## Challenge
Recast every line of the items below as a Markdown table with two columns, Row and Item line, numbering each row and skipping any blank lines.

## Entries
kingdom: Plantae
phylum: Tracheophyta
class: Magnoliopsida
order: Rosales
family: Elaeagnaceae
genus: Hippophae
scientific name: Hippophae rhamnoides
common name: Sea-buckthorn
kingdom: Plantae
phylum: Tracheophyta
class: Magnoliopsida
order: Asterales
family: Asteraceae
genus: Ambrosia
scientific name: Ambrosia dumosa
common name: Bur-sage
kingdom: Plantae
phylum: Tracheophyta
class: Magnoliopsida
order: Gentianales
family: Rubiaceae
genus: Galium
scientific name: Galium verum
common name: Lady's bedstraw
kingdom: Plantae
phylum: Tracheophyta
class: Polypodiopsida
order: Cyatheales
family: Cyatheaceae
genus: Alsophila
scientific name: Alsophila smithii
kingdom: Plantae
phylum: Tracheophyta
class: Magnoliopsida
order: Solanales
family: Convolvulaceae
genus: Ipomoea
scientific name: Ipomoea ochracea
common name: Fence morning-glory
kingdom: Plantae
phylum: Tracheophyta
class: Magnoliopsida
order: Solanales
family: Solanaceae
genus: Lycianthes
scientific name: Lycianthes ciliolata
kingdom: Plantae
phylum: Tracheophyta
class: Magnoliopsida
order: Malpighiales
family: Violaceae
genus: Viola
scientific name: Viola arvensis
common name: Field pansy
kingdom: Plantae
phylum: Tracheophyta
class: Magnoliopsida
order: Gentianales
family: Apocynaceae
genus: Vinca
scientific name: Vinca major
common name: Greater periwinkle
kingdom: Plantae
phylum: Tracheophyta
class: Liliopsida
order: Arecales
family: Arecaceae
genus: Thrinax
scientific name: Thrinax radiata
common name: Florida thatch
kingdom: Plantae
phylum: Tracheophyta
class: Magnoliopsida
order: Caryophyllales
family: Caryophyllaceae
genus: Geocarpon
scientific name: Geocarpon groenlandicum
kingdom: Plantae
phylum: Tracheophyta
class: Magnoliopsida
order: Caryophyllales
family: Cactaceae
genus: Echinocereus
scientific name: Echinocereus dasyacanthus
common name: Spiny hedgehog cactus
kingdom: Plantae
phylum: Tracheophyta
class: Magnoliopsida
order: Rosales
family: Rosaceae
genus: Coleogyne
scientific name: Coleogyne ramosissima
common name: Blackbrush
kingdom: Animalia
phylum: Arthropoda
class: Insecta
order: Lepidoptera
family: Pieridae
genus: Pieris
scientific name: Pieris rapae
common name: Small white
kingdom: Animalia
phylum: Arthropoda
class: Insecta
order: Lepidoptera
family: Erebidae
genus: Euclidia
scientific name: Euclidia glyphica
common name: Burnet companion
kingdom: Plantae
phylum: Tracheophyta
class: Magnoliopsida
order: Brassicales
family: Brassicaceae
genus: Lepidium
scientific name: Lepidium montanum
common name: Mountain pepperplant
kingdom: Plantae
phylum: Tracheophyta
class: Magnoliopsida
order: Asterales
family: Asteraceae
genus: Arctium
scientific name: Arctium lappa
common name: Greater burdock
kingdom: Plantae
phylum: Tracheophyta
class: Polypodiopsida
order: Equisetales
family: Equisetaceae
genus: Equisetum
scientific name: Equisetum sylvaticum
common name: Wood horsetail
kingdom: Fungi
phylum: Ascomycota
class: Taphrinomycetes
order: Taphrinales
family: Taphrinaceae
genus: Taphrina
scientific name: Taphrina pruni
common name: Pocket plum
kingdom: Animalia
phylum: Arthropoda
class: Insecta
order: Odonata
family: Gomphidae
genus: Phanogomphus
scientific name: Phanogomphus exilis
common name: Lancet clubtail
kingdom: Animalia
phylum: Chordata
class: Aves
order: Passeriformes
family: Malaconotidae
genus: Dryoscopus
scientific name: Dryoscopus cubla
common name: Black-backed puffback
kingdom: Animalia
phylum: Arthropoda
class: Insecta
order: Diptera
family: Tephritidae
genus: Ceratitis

## Result of the task
| Row | Item line |
|---|---|
| 1 | kingdom: Plantae |
| 2 | phylum: Tracheophyta |
| 3 | class: Magnoliopsida |
| 4 | order: Rosales |
| 5 | family: Elaeagnaceae |
| 6 | genus: Hippophae |
| 7 | scientific name: Hippophae rhamnoides |
| 8 | common name: Sea-buckthorn |
| 9 | kingdom: Plantae |
| 10 | phylum: Tracheophyta |
| 11 | class: Magnoliopsida |
| 12 | order: Asterales |
| 13 | family: Asteraceae |
| 14 | genus: Ambrosia |
| 15 | scientific name: Ambrosia dumosa |
| 16 | common name: Bur-sage |
| 17 | kingdom: Plantae |
| 18 | phylum: Tracheophyta |
| 19 | class: Magnoliopsida |
| 20 | order: Gentianales |
| 21 | family: Rubiaceae |
| 22 | genus: Galium |
| 23 | scientific name: Galium verum |
| 24 | common name: Lady's bedstraw |
| 25 | kingdom: Plantae |
| 26 | phylum: Tracheophyta |
| 27 | class: Polypodiopsida |
| 28 | order: Cyatheales |
| 29 | family: Cyatheaceae |
| 30 | genus: Alsophila |
| 31 | scientific name: Alsophila smithii |
| 32 | kingdom: Plantae |
| 33 | phylum: Tracheophyta |
| 34 | class: Magnoliopsida |
| 35 | order: Solanales |
| 36 | family: Convolvulaceae |
| 37 | genus: Ipomoea |
| 38 | scientific name: Ipomoea ochracea |
| 39 | common name: Fence morning-glory |
| 40 | kingdom: Plantae |
| 41 | phylum: Tracheophyta |
| 42 | class: Magnoliopsida |
| 43 | order: Solanales |
| 44 | family: Solanaceae |
| 45 | genus: Lycianthes |
| 46 | scientific name: Lycianthes ciliolata |
| 47 | kingdom: Plantae |
| 48 | phylum: Tracheophyta |
| 49 | class: Magnoliopsida |
| 50 | order: Malpighiales |
| 51 | family: Violaceae |
| 52 | genus: Viola |
| 53 | scientific name: Viola arvensis |
| 54 | common name: Field pansy |
| 55 | kingdom: Plantae |
| 56 | phylum: Tracheophyta |
| 57 | class: Magnoliopsida |
| 58 | order: Gentianales |
| 59 | family: Apocynaceae |
| 60 | genus: Vinca |
| 61 | scientific name: Vinca major |
| 62 | common name: Greater periwinkle |
| 63 | kingdom: Plantae |
| 64 | phylum: Tracheophyta |
| 65 | class: Liliopsida |
| 66 | order: Arecales |
| 67 | family: Arecaceae |
| 68 | genus: Thrinax |
| 69 | scientific name: Thrinax radiata |
| 70 | common name: Florida thatch |
| 71 | kingdom: Plantae |
| 72 | phylum: Tracheophyta |
| 73 | class: Magnoliopsida |
| 74 | order: Caryophyllales |
| 75 | family: Caryophyllaceae |
| 76 | genus: Geocarpon |
| 77 | scientific name: Geocarpon groenlandicum |
| 78 | kingdom: Plantae |
| 79 | phylum: Tracheophyta |
| 80 | class: Magnoliopsida |
| 81 | order: Caryophyllales |
| 82 | family: Cactaceae |
| 83 | genus: Echinocereus |
| 84 | scientific name: Echinocereus dasyacanthus |
| 85 | common name: Spiny hedgehog cactus |
| 86 | kingdom: Plantae |
| 87 | phylum: Tracheophyta |
| 88 | class: Magnoliopsida |
| 89 | order: Rosales |
| 90 | family: Rosaceae |
| 91 | genus: Coleogyne |
| 92 | scientific name: Coleogyne ramosissima |
| 93 | common name: Blackbrush |
| 94 | kingdom: Animalia |
| 95 | phylum: Arthropoda |
| 96 | class: Insecta |
| 97 | order: Lepidoptera |
| 98 | family: Pieridae |
| 99 | genus: Pieris |
| 100 | scientific name: Pieris rapae |
| 101 | common name: Small white |
| 102 | kingdom: Animalia |
| 103 | phylum: Arthropoda |
| 104 | class: Insecta |
| 105 | order: Lepidoptera |
| 106 | family: Erebidae |
| 107 | genus: Euclidia |
| 108 | scientific name: Euclidia glyphica |
| 109 | common name: Burnet companion |
| 110 | kingdom: Plantae |
| 111 | phylum: Tracheophyta |
| 112 | class: Magnoliopsida |
| 113 | order: Brassicales |
| 114 | family: Brassicaceae |
| 115 | genus: Lepidium |
| 116 | scientific name: Lepidium montanum |
| 117 | common name: Mountain pepperplant |
| 118 | kingdom: Plantae |
| 119 | phylum: Tracheophyta |
| 120 | class: Magnoliopsida |
| 121 | order: Asterales |
| 122 | family: Asteraceae |
| 123 | genus: Arctium |
| 124 | scientific name: Arctium lappa |
| 125 | common name: Greater burdock |
| 126 | kingdom: Plantae |
| 127 | phylum: Tracheophyta |
| 128 | class: Polypodiopsida |
| 129 | order: Equisetales |
| 130 | family: Equisetaceae |
| 131 | genus: Equisetum |
| 132 | scientific name: Equisetum sylvaticum |
| 133 | common name: Wood horsetail |
| 134 | kingdom: Fungi |
| 135 | phylum: Ascomycota |
| 136 | class: Taphrinomycetes |
| 137 | order: Taphrinales |
| 138 | family: Taphrinaceae |
| 139 | genus: Taphrina |
| 140 | scientific name: Taphrina pruni |
| 141 | common name: Pocket plum |
| 142 | kingdom: Animalia |
| 143 | phylum: Arthropoda |
| 144 | class: Insecta |
| 145 | order: Odonata |
| 146 | family: Gomphidae |
| 147 | genus: Phanogomphus |
| 148 | scientific name: Phanogomphus exilis |
| 149 | common name: Lancet clubtail |
| 150 | kingdom: Animalia |
| 151 | phylum: Chordata |
| 152 | class: Aves |
| 153 | order: Passeriformes |
| 154 | family: Malaconotidae |
| 155 | genus: Dryoscopus |
| 156 | scientific name: Dryoscopus cubla |
| 157 | common name: Black-backed puffback |
| 158 | kingdom: Animalia |
| 159 | phylum: Arthropoda |
| 160 | class: Insecta |
| 161 | order: Diptera |
| 162 | family: Tephritidae |
| 163 | genus: Ceratitis |